You’re educated, comfortable and successful. You’ve reached most, if not all, of the goals you committed to achieve before having a baby–and you’re not the only one. The average age of new moms is 26 years old; that’s nearly three years older than first time moms in the 1980s. As a nation, we are starting our families later in life, and most reproductive specialists agree that a woman’s fertility begins to decline by age 30. It is no surprise that our reliance on reproductive health specialists has increased.

Whether for personal, career or health reasons, couples and individuals are relying on local fertility specialists to help them grow their families. Whether you are planning on starting your family this year or in 10 years, it’s important to understand some of the common myths surrounding fertility treatments.

Myth 1: You must be diagnosed as ‘infertile’ to see a fertility specialist.

Anybody can make an appointment with a fertility specialist, and many do for a number of reasons. Professionals and even long-term students may seek out a local fertility center for egg or embryo freezing. The procedure preserves a woman’s healthy eggs or a couple’s fertilized embryos for future use. Also, those having a family history of a severe genetic disorder may automatically opt to undergo in-vitro fertilization to prevent passing on that gene. Additionally, many people visit fertility centers for health reasons, including preserving their fertility prior to undergoing cancer treatment.

Myth 2:  A couple must try to conceive naturally for one year before seeking treatment.

While most physicians recommend this approach for individuals younger than 35 years old, women over 35 shouldn’t try longer than six months before making an appointment with a fertility specialist. Both partners can swiftly undergo testing to rule out or confirm a reproductive health problem. Also, there is no need to delay fertility treatment if either partner has a known reproductive disorder such as irregular periods, anatomical disorders or diagnosed sperm disorders.

Myth 3: Reproductive therapy is not common.

Whether it’s by choice or because of an infertility diagnosis, many people are using fertility treatments to become parents. According to the CDC, 11 percent of women and 9 percent of men experience difficulty growing their families. In 2014, more than 70,000 babies were born to mothers who used fertility treatments, and that number is rising.

Myth 4: All fertility centers are created equal.

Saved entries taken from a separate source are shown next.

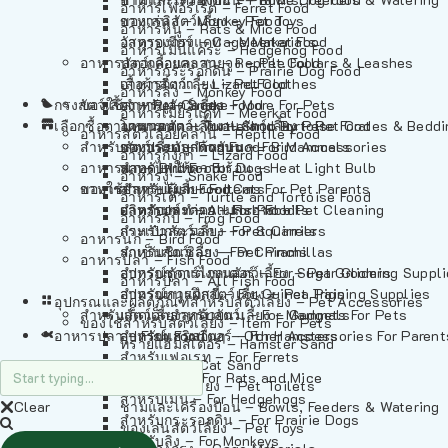
อาหารเฟอร์เร็ต – Ferret Food
อาหารลิง – Monkey Food
ของเล่นสัตว์เลี้ยง – Pet Toys
อาหารหนู – Rats & Mice Food
อาหารเมียร์แคท – Meerkat Food
วัสดุรองกรง – Cage Materials
อาหารเม่นแคระ – Hedgehog Food
อาหารสัตว์เลี้อยคลาน – Reptile Food
ปลอกคอและสายจูง – Pet Collars & Leashes
อาหารกระรอกดิน – Prairie Dog Food
อาหารกิ้งก่า – Lizard Food
เสื้อผ้าสัตว์เลี้ยง – Pet Clothes
อาหารลิง – Monkey Food
กรงสัตว์เลี้ยง – Pet Cages
ของใช้สำหรับสัตว์เลี้ยง – More For Pets
อาหารงู – Snake Food
อาหารเมียร์แคท – Meerkat Food
เลือกซื้อตามหมวดสัตว์เลี้ยง – Shop By Pet
อาหารเต่า – Turtle and Tortoise Food
โดมนอนและที่นอนสัตว์เลี้ยง – Pet Crates & Bedd
อาหารสัตว์เลี้อยคลาน – Reptile Food
สำหรับสัตว์เลี้ยงลูกด้วยนม – For Mammals
อาหารกบ – Frog Food
ของประดับสำหรับนก – Bird Accessories
อาหารกิ้งก่า – Lizard Food
อาหารนก – Bird Food
หลอดไฟให้ความร้อน – Heat Light Bulb
สำหรับสุนัข – For Dogs
อาหารงู – Snake Food
อาหารปลา – Fish Food
ของใช้สำหรับผู้เลี้ยง – Items For Pet Parents
สำหรับแมว – For Cats
อาหารเต่า – Turtle and Tortoise Food
อาหารปลา – All Fish Food
ผลิตภัณฑ์ทำความสะอาด – Pet Cleaning
สำหรับกระต่าย – For Rabbits
อาหารกบ – Frog Food
กระเป๋าสัตว์เลี้ยง – Pet Carriers
สำหรับกระรอก – For Squirrels
อาหารนก – Bird Food
รถเข็นสัตว์เลี้ยง – Pet Prams
สำหรับชินชิล่า – For Chinchillas
อาหารปลา – Fish Food
อุปกรณ์ตัดแต่งขนสัตว์เลี้ยง – Pet Grooming Suppl
สำหรับชูการ์ไกลเดอร์ – For Sugar Gliders
อาหารปลา – All Fish Food
อุปกรณ์การฝึกสัตว์เลี้ยง – Pet Training Supplies
สำหรับหนูแกสบี้ – For Guinea Pigs
อุปกรณและผลิตภัณฑ์สำหรับสัตว์เลี้ยง – Pet Accessories
สำหรับสัตว์เลี้ยงลูกด้วยนม – For Mammals
แก็ดเจ็ตสำหรับสัตว์เลี้ยง – Gadgets For Pets
ของใช้สำหรับสัตว์เลี้ยง – Item For Pets
อาหารปลา – Fish Food
อุปกรณ์เสริมอื่นๆ – Other Accessories For Parent
สำหรับแฮมสเตอร์ – For Hamsters
ทรายแฮมสเตอร์ – Hamster Sand
สำหรับเฟอเรท – For Ferrets
ทรายแมว – Cat Sand
สำหรับหนู – For Rats and Mice
ห้องน้ำสัตว์เลี้ยง – Pet Toilets
สำหรับเม่น – For Hedgehogs
Clear
ชามและเครื่องป้อน – Bowls, Feeders & Watering
สำหรับกระรอกดิน – For Prairie Dogs
ของเล่นสัตว์เลี้ยง – Pet Toys
สำหรับลิง – For Monkeys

In the United States there are more than 450 recognized fertility centers. Each one provides different services, has different success rates and charges different fees. While no fertility practice can guarantee their treatment plan will result in a baby, it’s important to do your research before choosing a fertility specialist. Some criteria you may consider includes: physician experience and training, variety of procedures offered, the total costs, insurance and payment options, on-site lab and storage services and their guidelines for accepting new patients.

Myth 5: Fertility treatment is always a costly, out-of-pocket expense.

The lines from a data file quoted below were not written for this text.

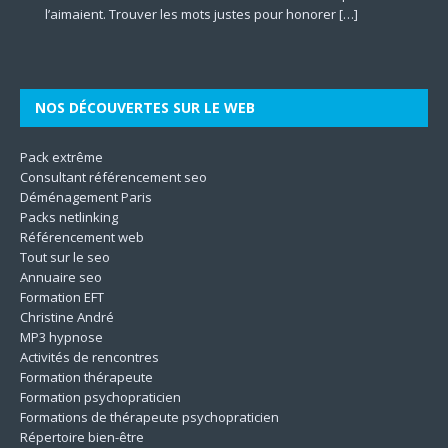
[…]
représentant la
[…]
l’aimaient. Trouver les mots justes pour honorer
mentale à travers le prisme des dimensions culturelles.
d’accompagner autrui vers une meilleure version de soi-
marketing plus incisifs pour faire grandir leur business en
les différentes dimensions de l’être. En mettant l’accent sur
qualité des aliments. Il contribue à la protection
[…]
[…]
Son
même. Les techniques utilisées
[…]
le
[…]
[…]
[…]
NOS DÉCOUVERTES SUR LE WEB
Pack extrême
Consultant référencement seo
Déménagement Paris
Packs netlinking
Référencement web
Tout sur le seo
Annuaire seo
Formation EFT
Christine André
MP3 hypnose
Activités de rencontres
Formation thérapeute
Formation psychopraticien
Formations de thérapeute psychopraticien
Répertoire bien-être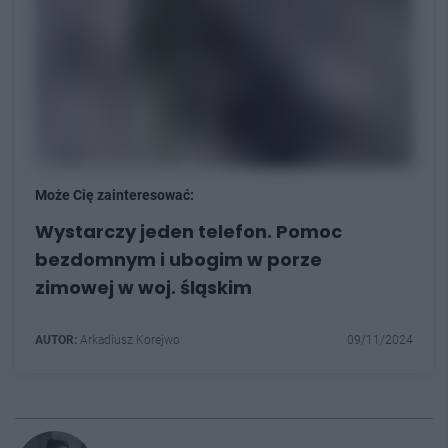
Może Cię zainteresować:
Wystarczy jeden telefon. Pomoc
bezdomnym i ubogim w porze
zimowej w woj. śląskim
AUTOR:
Arkadiusz Korejwo
09/11/2024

Fertility treatment requires a variety of investments, including time, emotion and money. But, not all fertility treatments cost thousands of dollars. Often, reproductive health specialists will recommend the least-invasive, most cost-effective fertility treatment as a first approach.

As the type of reproductive procedures become more involved, so does pricing. Costs for procedures differ at each fertility center. Some centers may offer package pricing, payment plans, financing and credit plans. Often, academic-affiliated practices are able to offer more affordable pricing due to grants and other sources of funding. Additionally, some companies and insurance plans may cover portions of the costs associated with advanced reproductive technologies, such as in-vitro fertilization (IVF).

According to board certified reproductive endocrinologist and infertility specialist, Randal Robinson, M.D., with UT Medicine San Antonio, every patient has a unique set of circumstances that leads them to fertility treatment. Some may be interested in only preserving their fertility; some may require only fertility medications and monitoring, while others will undergo donor embryo in-vitro fertilization. A reproductive health specialist can help determine the best treatment plan for every patient’s unique circumstances.

If you’re ready to start your family, or are planning to wait a few more years, the more you know about the reality of fertility treatment, the better prepared you’ll be.